**WHAT THE TASK REQUIRES**
Print the text of the items from its first line through the line containing "Menu principal", including both of those lines. Reproduce every line character for character.

**WORKING DATA**

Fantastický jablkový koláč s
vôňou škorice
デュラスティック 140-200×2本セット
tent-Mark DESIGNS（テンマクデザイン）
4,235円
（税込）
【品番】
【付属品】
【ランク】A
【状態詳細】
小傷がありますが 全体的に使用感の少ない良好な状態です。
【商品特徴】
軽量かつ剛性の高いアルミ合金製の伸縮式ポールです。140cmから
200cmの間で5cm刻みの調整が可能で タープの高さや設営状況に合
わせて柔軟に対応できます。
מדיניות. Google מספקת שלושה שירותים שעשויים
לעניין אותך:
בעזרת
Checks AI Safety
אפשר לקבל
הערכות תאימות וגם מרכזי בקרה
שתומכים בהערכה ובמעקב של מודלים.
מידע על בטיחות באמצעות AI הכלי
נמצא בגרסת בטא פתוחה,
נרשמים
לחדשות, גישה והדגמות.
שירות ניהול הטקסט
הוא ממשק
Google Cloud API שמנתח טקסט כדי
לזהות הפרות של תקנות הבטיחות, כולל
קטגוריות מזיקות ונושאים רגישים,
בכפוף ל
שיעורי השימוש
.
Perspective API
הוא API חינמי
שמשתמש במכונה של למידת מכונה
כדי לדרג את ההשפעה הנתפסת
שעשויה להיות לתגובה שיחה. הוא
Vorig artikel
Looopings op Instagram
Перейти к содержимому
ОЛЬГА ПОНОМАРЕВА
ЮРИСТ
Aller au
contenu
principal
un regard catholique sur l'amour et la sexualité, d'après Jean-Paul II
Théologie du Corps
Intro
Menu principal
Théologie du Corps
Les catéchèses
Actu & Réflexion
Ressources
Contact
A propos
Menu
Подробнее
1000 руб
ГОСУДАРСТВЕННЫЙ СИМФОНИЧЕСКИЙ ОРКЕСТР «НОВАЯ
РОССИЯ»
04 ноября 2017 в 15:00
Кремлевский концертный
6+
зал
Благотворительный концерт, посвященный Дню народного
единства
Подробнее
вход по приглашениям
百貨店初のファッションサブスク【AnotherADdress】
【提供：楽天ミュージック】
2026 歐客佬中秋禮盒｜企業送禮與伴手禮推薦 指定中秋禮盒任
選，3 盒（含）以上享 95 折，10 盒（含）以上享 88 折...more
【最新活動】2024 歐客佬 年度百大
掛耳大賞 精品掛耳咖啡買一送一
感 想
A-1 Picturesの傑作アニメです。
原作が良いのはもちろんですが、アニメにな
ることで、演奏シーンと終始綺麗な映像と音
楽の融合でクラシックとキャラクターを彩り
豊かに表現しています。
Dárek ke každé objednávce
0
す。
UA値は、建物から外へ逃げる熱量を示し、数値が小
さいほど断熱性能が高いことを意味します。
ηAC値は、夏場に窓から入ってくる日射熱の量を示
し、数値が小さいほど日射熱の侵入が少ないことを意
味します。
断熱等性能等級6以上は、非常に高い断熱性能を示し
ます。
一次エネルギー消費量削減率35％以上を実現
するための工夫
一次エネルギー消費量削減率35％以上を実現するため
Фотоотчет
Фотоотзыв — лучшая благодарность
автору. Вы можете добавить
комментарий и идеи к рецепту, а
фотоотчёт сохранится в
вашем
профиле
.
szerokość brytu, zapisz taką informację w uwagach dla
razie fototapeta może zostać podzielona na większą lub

**YOUR SOLUTION**
Fantastický jablkový koláč s
vôňou škorice
デュラスティック 140-200×2本セット
tent-Mark DESIGNS（テンマクデザイン）
4,235円
（税込）
【品番】
【付属品】
【ランク】A
【状態詳細】
小傷がありますが 全体的に使用感の少ない良好な状態です。
【商品特徴】
軽量かつ剛性の高いアルミ合金製の伸縮式ポールです。140cmから
200cmの間で5cm刻みの調整が可能で タープの高さや設営状況に合
わせて柔軟に対応できます。
מדיניות. Google מספקת שלושה שירותים שעשויים
לעניין אותך:
בעזרת
Checks AI Safety
אפשר לקבל
הערכות תאימות וגם מרכזי בקרה
שתומכים בהערכה ובמעקב של מודלים.
מידע על בטיחות באמצעות AI הכלי
נמצא בגרסת בטא פתוחה,
נרשמים
לחדשות, גישה והדגמות.
שירות ניהול הטקסט
הוא ממשק
Google Cloud API שמנתח טקסט כדי
לזהות הפרות של תקנות הבטיחות, כולל
קטגוריות מזיקות ונושאים רגישים,
בכפוף ל
שיעורי השימוש
.
Perspective API
הוא API חינמי
שמשתמש במכונה של למידת מכונה
כדי לדרג את ההשפעה הנתפסת
שעשויה להיות לתגובה שיחה. הוא
Vorig artikel
Looopings op Instagram
Перейти к содержимому
ОЛЬГА ПОНОМАРЕВА
ЮРИСТ
Aller au
contenu
principal
un regard catholique sur l'amour et la sexualité, d'après Jean-Paul II
Théologie du Corps
Intro
Menu principal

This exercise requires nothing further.